Keywords: Cath Lab Administration, Congenital Heart Disease (CHD) and Quality

Background:
In interventional cardiology, critical information often lies in catheterization reports' unstructured text. This poses a challenge in chart review, especially in multi-site studies, where reporting styles and medical terminologies can vary. Generative AI tools like ChatGPT could potentially streamline this process, enhancing uniformity and efficiency. However, the reliability and accuracy of data extraction by such tools remain uncertain. This was the focus of our study.

Methods:
The Children’s Hospital of Philadelphia Cardiac Center Data Warehouse was queried for all cardiac catheterization text reports between 06/27/2016 and 12/31/2022 (6.5 years). Only the ‘Hemodynamics’ section was extracted and used for analysis. Two ChatGPT models, Plus (GPT 4.0, release 05/03/2023) and a fine-tuned ChatGPT 3.0, were used to extract pulmonary (Qp) and systemic flow (Qs) data. The Plus model received detailed instructions and 15 few-shot examples; the ChatGPT 3.0 was trained with 300 report-output pairs. Both models returned their output in a table format, which was used for further analysis. A random sample of 100 cases was used to manually evaluate models’ accuracy.

Results:
A total of 3,351 reports were identified, of which 2,699 (81%) mentioned either Qp or Qs in the text. Both ChatGPT models successfully processed all reports. In the 100-sampled cases, ChatGPT Plus had a 14% error rate, versus 11% for ChatGPT 3.0. Using ChatGPT 4.0 to validate and correct its own results did not lead to improved accuracy. Both models agreed on the Qp, Qs, and Qp:Qs in 84%, 92%, and 76% of the cases, respectively. In a random sample of 100 cases with equal extractions in both models, there was 97% accuracy. The 3 errors included a typo (in original report) and 2 missed values.

Conclusions:
ChatGPT offers an exciting opportunity for analyzing large amounts of clinical data and for chart review.

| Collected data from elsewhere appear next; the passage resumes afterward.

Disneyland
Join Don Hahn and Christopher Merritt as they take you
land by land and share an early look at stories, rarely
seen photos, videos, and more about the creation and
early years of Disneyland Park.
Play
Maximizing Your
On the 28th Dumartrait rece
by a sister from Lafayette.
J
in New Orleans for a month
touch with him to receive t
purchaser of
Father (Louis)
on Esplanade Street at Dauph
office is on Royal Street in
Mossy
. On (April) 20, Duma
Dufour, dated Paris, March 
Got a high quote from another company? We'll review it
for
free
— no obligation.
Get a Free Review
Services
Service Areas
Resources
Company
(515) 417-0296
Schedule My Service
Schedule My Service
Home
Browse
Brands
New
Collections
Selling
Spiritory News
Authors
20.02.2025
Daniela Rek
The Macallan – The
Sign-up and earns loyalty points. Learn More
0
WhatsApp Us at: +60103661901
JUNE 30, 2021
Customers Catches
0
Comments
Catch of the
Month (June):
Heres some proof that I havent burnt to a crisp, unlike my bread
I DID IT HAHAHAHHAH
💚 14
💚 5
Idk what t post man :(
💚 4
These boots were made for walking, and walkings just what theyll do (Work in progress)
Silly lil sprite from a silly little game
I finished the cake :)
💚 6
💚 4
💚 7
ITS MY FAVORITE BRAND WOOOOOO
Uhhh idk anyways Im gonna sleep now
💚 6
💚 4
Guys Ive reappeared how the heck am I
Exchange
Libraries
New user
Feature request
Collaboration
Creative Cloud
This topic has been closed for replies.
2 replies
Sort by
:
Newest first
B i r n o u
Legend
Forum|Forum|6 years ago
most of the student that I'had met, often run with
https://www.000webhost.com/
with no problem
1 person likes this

Nevertheless, it is not free of errors, with an error rate of 11-14% in our study. The use of two different models, each utilizing a different approach, can reduce this error rate to only 2-3%. As these models improve, and as hospitals implement in-house versions that can support protected health information, this could become a powerful tool for future research studies.